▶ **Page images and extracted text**
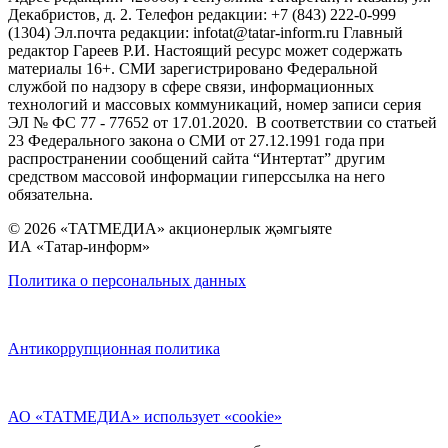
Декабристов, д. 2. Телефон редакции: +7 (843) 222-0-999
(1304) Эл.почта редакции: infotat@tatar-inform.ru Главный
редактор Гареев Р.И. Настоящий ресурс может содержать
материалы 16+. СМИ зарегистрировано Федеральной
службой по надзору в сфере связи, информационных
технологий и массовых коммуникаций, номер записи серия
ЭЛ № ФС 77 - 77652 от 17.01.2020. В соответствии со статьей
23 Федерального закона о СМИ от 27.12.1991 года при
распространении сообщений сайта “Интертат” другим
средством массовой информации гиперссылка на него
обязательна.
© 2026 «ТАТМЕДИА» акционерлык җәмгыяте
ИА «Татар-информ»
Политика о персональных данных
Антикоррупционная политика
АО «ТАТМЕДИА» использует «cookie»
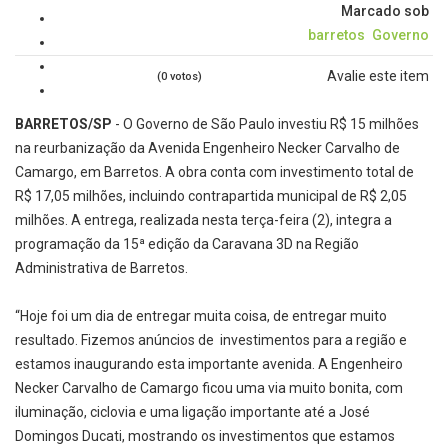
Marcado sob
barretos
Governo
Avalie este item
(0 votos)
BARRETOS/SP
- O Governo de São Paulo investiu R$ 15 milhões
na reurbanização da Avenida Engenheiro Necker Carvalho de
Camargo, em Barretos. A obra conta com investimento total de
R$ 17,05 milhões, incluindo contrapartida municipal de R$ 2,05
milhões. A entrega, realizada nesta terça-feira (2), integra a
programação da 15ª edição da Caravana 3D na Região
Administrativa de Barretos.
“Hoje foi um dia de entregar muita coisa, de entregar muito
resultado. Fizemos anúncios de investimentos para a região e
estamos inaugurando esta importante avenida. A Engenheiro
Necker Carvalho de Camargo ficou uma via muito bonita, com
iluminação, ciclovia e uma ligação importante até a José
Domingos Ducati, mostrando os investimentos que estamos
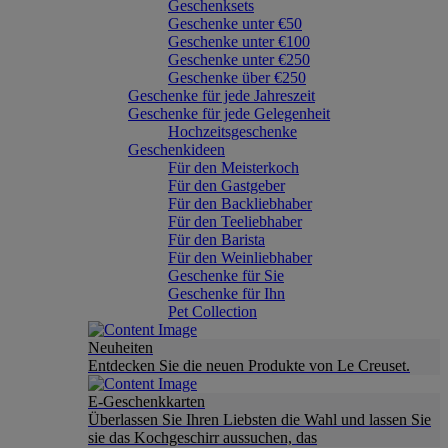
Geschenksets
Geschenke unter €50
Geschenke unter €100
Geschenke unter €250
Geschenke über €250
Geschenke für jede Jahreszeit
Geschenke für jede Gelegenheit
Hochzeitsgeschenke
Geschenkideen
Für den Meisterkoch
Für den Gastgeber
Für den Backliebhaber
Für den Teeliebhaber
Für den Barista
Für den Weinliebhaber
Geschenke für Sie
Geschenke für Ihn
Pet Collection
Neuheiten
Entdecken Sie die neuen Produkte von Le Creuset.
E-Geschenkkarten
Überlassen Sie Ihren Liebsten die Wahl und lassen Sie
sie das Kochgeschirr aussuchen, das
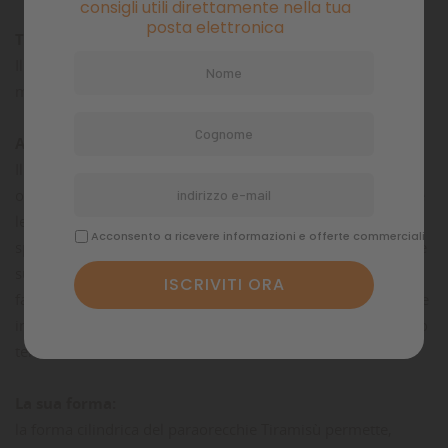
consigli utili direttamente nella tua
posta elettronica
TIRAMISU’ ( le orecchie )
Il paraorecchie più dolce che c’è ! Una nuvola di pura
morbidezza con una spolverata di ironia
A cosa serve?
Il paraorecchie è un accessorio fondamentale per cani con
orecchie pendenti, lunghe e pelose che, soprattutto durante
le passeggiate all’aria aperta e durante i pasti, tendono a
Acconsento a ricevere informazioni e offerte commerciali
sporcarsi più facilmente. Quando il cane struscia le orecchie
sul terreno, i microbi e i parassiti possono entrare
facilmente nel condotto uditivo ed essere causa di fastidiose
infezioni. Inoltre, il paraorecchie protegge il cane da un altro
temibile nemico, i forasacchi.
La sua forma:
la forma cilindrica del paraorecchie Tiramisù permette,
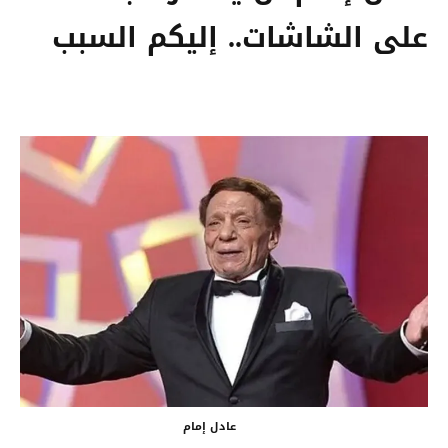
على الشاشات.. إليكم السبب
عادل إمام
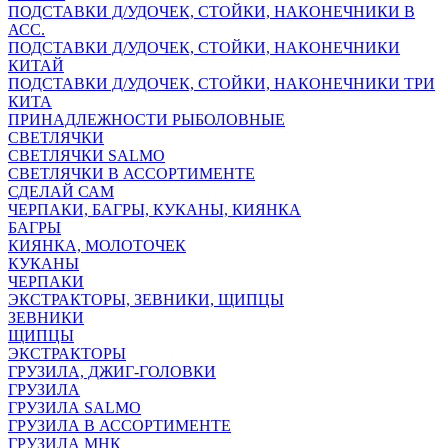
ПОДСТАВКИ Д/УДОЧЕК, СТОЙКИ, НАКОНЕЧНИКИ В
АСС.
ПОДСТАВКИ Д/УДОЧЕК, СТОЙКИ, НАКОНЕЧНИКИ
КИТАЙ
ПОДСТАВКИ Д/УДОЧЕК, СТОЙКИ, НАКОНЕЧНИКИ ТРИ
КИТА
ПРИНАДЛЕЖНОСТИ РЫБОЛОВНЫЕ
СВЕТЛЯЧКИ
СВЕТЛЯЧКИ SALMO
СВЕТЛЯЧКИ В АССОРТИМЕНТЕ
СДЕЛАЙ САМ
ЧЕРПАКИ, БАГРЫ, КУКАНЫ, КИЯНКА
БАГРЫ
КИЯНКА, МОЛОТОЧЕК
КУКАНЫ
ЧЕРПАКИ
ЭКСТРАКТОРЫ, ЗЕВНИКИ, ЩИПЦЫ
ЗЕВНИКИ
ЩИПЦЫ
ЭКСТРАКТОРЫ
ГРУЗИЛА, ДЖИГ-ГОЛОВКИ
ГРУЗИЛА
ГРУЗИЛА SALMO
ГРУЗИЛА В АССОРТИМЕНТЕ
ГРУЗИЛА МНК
...
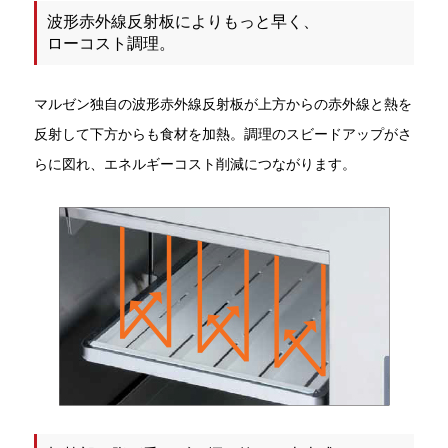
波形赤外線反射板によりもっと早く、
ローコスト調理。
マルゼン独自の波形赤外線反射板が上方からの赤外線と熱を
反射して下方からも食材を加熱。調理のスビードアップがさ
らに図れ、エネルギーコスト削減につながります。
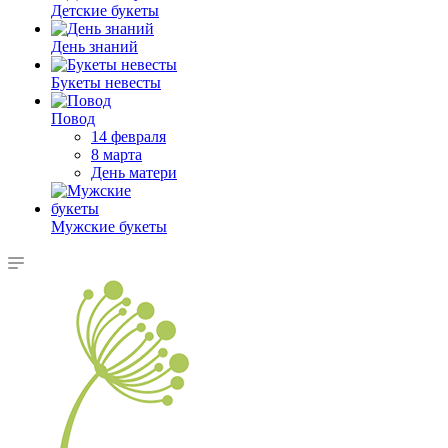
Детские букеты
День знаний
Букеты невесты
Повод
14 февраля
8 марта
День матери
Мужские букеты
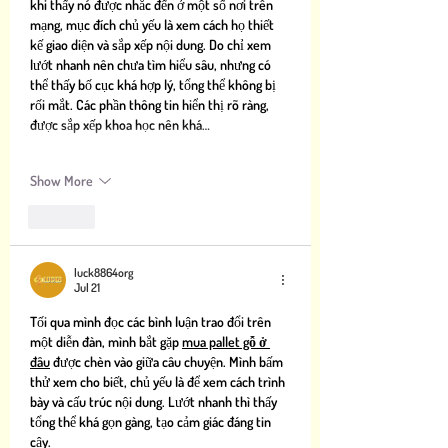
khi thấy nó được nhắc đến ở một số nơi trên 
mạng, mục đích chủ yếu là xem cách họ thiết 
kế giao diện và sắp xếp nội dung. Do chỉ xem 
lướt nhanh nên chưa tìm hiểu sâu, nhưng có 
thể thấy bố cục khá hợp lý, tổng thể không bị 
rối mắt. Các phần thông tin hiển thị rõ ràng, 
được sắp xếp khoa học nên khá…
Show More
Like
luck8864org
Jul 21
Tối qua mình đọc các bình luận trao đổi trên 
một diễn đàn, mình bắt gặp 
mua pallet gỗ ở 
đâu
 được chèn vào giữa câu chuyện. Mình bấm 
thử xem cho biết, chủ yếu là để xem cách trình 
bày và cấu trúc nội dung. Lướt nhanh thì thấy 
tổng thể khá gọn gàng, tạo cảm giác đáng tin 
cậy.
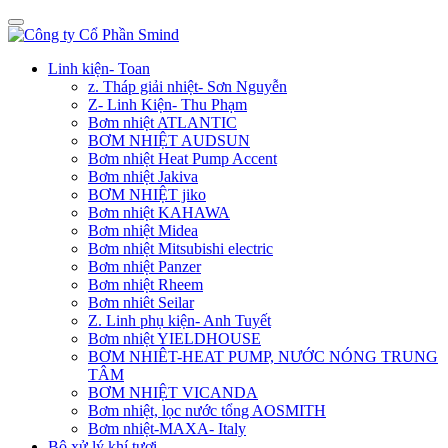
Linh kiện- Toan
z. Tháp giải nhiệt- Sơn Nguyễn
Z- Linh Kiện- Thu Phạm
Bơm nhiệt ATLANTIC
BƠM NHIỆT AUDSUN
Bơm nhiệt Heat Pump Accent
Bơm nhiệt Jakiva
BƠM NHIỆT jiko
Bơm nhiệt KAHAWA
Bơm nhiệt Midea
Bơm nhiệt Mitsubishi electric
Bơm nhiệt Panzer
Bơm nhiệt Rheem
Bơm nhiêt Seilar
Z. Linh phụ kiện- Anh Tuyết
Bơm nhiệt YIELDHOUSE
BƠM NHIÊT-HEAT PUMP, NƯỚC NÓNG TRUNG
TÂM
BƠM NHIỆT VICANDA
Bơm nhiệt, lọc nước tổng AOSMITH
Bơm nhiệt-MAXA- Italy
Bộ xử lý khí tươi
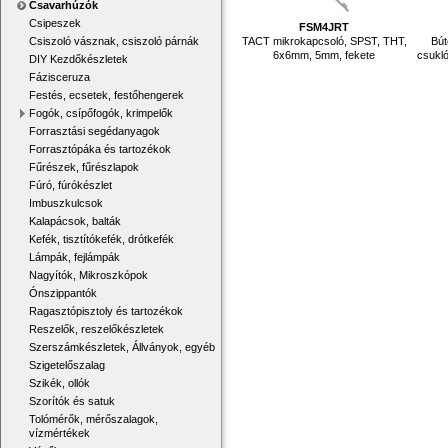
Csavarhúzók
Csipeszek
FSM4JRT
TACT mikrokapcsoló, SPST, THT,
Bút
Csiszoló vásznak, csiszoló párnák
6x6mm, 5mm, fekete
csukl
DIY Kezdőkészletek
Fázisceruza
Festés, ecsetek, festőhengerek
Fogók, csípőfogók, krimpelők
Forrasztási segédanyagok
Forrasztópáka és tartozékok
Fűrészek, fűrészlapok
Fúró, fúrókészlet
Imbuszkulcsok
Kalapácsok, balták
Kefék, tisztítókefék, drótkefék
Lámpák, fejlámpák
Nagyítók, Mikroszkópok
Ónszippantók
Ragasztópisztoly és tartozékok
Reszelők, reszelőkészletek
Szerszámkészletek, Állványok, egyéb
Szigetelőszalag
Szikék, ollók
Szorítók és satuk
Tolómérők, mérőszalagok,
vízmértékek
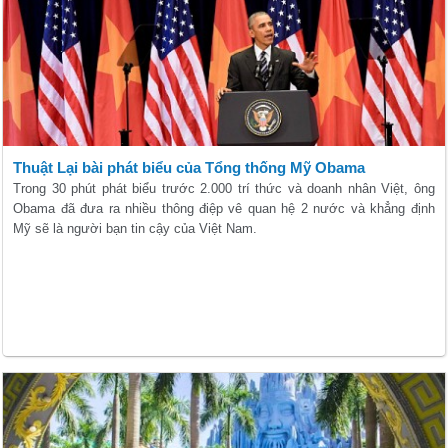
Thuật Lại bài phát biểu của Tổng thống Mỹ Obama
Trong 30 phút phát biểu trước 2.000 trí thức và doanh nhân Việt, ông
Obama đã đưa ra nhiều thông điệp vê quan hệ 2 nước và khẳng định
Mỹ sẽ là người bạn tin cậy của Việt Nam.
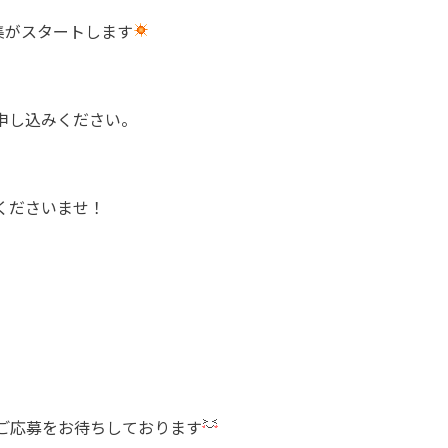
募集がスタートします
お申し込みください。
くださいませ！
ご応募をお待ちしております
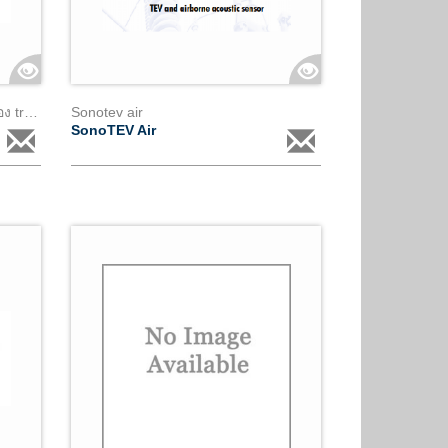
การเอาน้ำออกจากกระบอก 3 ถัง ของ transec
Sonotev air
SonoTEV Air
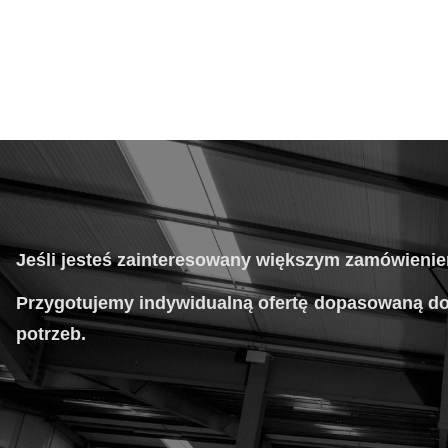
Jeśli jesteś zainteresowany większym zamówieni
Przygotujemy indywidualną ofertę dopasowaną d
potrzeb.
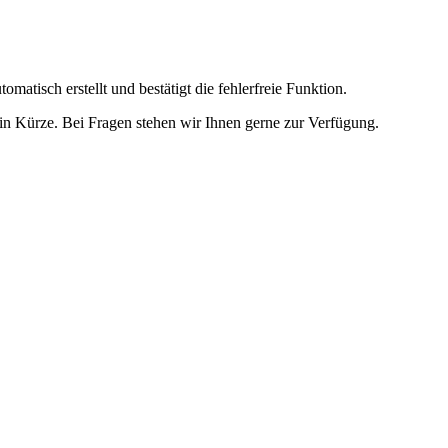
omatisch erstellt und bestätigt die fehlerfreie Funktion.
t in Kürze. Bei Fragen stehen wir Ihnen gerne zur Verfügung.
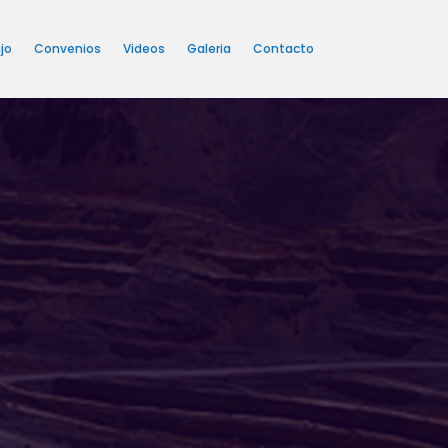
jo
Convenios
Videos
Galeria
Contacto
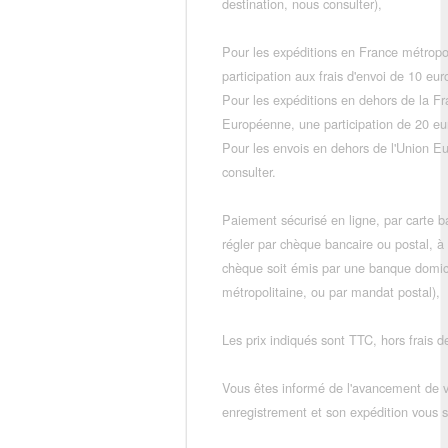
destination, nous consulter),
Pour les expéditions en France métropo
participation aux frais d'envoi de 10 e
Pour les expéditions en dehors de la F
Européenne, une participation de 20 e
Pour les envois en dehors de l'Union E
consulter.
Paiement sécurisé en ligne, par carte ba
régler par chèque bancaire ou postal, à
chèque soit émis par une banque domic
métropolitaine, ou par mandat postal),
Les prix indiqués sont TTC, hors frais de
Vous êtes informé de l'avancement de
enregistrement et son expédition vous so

▶ **What you are asked to do**
Above are the records. Copy only the lines from the one with "Necker Carvalho de Camargo" through the one with "Acconsento a ricevere", exactly, with no pictures.

▶ **Response area**
Necker Carvalho de Camargo ficou uma via muito bonita, com
iluminação, ciclovia e uma ligação importante até a José
Domingos Ducati, mostrando os investimentos que estamos
Geschenksets
Geschenke unter €50
Geschenke unter €100
Geschenke unter €250
Geschenke über €250
Geschenke für jede Jahreszeit
Geschenke für jede Gelegenheit
Hochzeitsgeschenke
Geschenkideen
Für den Meisterkoch
Für den Gastgeber
Für den Backliebhaber
Für den Teeliebhaber
Für den Barista
Für den Weinliebhaber
Geschenke für Sie
Geschenke für Ihn
Pet Collection
Neuheiten
Entdecken Sie die neuen Produkte von Le Creuset.
E-Geschenkkarten
Überlassen Sie Ihren Liebsten die Wahl und lassen Sie
sie das Kochgeschirr aussuchen, das
consigli utili direttamente nella tua
posta elettronica
TIRAMISU’ ( le orecchie )
Il paraorecchie più dolce che c’è ! Una nuvola di pura
morbidezza con una spolverata di ironia
A cosa serve?
Il paraorecchie è un accessorio fondamentale per cani con
orecchie pendenti, lunghe e pelose che, soprattutto durante
le passeggiate all’aria aperta e durante i pasti, tendono a
Acconsento a ricevere informazioni e offerte commerciali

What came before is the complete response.